John’s Gospel: Chapter 11:17-46 (“Lazarus, come out!”)

(John 11:17-19 ESV)  17 Now when Jesus came, he found that Lazarus had already been in the tomb four days.  18 Bethany was near Jerusalem, about two miles off,  19 and many of the Jews had come to Martha and Mary to console them concerning their brother.

“The Jews” seems to refer to residents of Judea, the province that included both Bethany and Jerusalem.

(John 11:20-22 ESV)  20 So when Martha heard that Jesus was coming, she went and met him, but Mary remained seated in the house.  21 Martha said to Jesus, “Lord, if you had been here, my brother would not have died.  22 But even now I know that whatever you ask from God, God will give you.”

Martha obviously had great faith. She is close enough to Jesus — Savior of the world — to point out that he could have saved Lazarus from death. And, indeed, the scriptures are plain that God and Jesus are plenty big enough to take the hard questions. She spoke the truth.

(John 11:23-24 ESV)  23 Jesus said to her, “Your brother will rise again.”  24 Martha said to him, “I know that he will rise again in the resurrection on the last day.”

Martha, of course, is speaking of the belief among most Jews (not the Sadducees) in a bodily resurrection. “Resurrection” is a technical term for a bodily resurrection as opposed to merely having a wisp or spirit survive in Hades, as the Greeks taught.

(John 11:25-26 ESV) 25 Jesus said to her, “I am the resurrection and the life. Whoever believes in me, though he die, yet shall he live,  26 and everyone who lives and believes in me shall never die. Do you believe this?”

Jesus then asks for a declaration of faith. Why? Is he a faith healer?

No, it’s really about framing the miracle. It’s not enough for Jesus to prove that he’s a great prophet. He needs to be acting plainly as the Messiah — and no one else.

(John 11:27 ESV) 27 She said to him, “Yes, Lord; I believe that you are the Christ, the Son of God, who is coming into the world.”

“Christ” means Messiah. “Son of God” is from Psalm 2, where it is a reference to the king anointed by God, that is, the Messiah.

Odd to modern ears is “who is coming into the world.” Jesus was standing right in front of her! The idea seems to be that Jesus has a Pre-existence outside the world (in heaven), and that his ministry is about entering the world from outside.

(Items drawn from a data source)
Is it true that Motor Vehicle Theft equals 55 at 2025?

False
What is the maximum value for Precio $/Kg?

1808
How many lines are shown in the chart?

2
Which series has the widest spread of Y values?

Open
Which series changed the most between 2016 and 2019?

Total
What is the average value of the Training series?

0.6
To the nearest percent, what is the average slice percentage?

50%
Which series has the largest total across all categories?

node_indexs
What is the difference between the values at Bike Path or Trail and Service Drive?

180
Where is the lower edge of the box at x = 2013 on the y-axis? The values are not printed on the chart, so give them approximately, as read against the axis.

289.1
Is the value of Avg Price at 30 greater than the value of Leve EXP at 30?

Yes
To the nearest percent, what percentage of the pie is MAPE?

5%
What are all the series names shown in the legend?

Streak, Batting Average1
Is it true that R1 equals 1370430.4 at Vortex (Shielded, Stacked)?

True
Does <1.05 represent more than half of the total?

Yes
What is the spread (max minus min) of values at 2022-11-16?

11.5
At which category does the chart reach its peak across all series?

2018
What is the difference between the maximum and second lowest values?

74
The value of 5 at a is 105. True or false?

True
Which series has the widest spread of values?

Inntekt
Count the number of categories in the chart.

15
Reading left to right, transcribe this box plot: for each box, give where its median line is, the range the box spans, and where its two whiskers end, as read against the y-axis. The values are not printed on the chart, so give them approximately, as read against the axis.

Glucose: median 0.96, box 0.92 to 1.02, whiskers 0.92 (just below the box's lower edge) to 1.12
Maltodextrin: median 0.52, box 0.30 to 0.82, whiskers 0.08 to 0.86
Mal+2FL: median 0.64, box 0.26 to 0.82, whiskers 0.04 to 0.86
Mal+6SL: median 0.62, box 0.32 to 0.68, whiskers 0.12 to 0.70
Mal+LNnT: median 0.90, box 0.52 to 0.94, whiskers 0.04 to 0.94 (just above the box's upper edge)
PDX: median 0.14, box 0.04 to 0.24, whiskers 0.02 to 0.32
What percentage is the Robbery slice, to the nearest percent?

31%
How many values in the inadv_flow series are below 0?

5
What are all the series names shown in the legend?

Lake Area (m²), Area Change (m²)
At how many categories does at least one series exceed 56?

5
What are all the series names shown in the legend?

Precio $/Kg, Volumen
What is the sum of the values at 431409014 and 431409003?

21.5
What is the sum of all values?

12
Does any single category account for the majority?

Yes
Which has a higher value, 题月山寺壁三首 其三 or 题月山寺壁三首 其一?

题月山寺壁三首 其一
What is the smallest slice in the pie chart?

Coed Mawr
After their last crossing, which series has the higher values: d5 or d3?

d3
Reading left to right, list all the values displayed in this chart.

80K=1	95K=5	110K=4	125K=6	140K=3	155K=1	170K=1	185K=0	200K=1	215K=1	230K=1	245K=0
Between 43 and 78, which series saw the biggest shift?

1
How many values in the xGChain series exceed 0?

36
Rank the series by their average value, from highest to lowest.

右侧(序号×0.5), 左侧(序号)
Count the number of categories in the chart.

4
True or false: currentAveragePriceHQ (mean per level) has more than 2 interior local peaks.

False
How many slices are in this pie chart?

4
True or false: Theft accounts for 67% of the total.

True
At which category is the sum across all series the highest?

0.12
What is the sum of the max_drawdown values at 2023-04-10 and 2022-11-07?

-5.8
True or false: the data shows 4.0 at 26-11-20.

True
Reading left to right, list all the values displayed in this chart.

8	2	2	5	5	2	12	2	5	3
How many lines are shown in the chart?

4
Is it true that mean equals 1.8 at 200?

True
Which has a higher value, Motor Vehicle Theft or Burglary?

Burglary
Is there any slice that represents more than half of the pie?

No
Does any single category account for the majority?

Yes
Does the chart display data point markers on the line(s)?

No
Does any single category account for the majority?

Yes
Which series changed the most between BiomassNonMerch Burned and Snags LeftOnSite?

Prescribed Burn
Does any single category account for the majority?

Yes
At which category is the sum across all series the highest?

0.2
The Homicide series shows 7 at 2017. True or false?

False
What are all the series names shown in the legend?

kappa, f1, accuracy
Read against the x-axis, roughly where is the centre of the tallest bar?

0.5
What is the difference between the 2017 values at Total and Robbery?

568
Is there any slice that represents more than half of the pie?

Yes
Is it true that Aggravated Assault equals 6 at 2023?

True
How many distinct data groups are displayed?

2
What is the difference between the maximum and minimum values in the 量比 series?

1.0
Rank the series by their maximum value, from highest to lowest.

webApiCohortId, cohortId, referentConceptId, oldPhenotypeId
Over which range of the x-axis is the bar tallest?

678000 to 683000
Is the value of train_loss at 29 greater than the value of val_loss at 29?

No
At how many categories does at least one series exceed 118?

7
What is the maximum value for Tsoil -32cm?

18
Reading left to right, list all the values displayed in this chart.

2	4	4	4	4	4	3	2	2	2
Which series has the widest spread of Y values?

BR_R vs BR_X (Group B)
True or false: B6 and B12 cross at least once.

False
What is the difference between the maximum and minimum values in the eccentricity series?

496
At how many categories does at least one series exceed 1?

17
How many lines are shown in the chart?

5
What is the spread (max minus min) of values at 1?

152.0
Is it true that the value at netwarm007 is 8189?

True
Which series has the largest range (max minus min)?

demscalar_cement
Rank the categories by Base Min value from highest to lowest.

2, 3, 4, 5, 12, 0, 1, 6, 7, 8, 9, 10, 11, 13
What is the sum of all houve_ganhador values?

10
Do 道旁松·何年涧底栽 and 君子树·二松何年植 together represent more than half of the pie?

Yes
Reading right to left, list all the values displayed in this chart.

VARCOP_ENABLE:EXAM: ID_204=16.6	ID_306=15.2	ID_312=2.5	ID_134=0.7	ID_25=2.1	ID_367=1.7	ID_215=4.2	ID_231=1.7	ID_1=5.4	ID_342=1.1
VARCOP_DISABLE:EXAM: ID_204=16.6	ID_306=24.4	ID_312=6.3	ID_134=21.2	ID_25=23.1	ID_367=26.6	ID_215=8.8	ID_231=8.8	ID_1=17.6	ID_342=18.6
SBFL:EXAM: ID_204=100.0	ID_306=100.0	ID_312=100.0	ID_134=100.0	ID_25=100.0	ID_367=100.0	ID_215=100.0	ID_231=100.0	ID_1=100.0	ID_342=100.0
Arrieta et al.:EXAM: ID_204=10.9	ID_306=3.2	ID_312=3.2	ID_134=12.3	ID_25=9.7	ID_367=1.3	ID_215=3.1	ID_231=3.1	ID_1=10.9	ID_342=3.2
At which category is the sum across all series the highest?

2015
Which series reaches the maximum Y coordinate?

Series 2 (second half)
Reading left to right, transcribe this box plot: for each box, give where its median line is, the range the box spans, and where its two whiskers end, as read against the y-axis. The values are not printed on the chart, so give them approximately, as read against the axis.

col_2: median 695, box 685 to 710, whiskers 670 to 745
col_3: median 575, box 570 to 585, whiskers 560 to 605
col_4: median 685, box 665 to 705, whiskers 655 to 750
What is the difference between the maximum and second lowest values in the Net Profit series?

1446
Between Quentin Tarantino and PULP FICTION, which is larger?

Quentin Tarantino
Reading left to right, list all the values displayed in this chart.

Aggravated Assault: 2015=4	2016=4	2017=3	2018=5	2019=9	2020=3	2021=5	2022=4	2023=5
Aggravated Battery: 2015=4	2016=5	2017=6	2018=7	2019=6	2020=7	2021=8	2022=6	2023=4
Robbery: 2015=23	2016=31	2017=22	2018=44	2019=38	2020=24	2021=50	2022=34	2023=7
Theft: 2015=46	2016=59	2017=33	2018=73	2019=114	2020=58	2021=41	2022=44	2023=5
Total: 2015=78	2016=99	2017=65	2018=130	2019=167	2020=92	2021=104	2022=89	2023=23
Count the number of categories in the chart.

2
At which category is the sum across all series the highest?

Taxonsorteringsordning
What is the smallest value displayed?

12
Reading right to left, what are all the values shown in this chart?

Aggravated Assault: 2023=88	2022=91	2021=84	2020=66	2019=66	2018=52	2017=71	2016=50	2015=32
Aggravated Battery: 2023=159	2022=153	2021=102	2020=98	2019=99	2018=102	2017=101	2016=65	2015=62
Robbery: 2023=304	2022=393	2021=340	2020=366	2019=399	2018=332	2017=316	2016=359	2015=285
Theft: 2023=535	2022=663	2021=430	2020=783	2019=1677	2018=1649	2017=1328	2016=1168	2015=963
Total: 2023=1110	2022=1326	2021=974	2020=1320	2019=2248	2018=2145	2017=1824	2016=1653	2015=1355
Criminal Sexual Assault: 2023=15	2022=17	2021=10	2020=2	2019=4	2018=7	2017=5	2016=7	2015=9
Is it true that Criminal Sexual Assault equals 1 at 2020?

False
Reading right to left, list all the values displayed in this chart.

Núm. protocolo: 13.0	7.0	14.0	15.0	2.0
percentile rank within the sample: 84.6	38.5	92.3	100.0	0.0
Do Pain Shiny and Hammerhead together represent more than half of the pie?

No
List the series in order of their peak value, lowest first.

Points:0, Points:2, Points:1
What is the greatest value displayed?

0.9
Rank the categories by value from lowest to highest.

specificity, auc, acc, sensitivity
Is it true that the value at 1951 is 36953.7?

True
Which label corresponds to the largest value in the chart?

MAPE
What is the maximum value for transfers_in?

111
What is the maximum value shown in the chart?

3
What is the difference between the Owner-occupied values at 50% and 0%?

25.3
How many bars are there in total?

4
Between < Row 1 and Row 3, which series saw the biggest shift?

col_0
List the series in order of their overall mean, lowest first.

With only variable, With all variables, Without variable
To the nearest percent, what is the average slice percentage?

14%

## [Work instructions]
**A)** Echo, word for word, the stretch of the commentary on John 11 from "(John 11:27 ESV)" through "is, the Messiah.".
**B)** List every Bible passage reference that appears in parentheses in the commentary on John 11.
**C)** Finish out the next part of the commentary on John 11, picking up after its final sentence.
The data have no connection to the commentary on John 11.

## [Exercise responses]
**A)**
(John 11:27 ESV) 27 She said to him, “Yes, Lord; I believe that you are the Christ, the Son of God, who is coming into the world.”

“Christ” means Messiah. “Son of God” is from Psalm 2, where it is a reference to the king anointed by God, that is, the Messiah.

**B)**
John 11:17-19 ESV
John 11:20-22 ESV
John 11:23-24 ESV
John 11:25-26 ESV
John 11:27 ESV

**C)**
Had Jesus fully entered the world yet, when Martha spoke? In a sense, yes, because he was fully human. But he did not fully enter humanity until he died and was buried. Then again, he had not fully come into the world until he came as King — which occurred at his resurrection.

(John 11:28-31 ESV)  28 When she had said this, she went and called her sister Mary, saying in private, “The Teacher is here and is calling for you.”  29 And when she heard it, she rose quickly and went to him.  30 Now Jesus had not yet come into the village, but was still in the place where Martha had met him.  31 When the Jews who were with her in the house, consoling her, saw Mary rise quickly and go out, they followed her, supposing that she was going to the tomb to weep there.

Martha had met Jesus on the road. She ran back to the house and told Mary to run outside to meet him, evidently as Jesus was nearing the tomb.

(John 11:32 ESV)  32 Now when Mary came to where Jesus was and saw him, she fell at his feet, saying to him, “Lord, if you had been here, my brother would not have died.”

Mary says exactly what Martha had said. Except this time, Jesus is overcome with emotion —

(John 11:33-35 ESV)  33 When Jesus saw her weeping, and the Jews who had come with her also weeping, he was deeply moved in his spirit and greatly troubled.  34 And he said, “Where have you laid him?” They said to him, “Lord, come and see.”  35 Jesus wept.

Jesus wept for Lazarus’ sisters, feeling their grief.

(John 11:36-37 ESV)  36 So the Jews said, “See how he loved him!”  37 But some of them said, “Could not he who opened the eyes of the blind man also have kept this man from dying?”

Of course, many who mourn deal with it by bargaining or through anger. And, indeed, they were right.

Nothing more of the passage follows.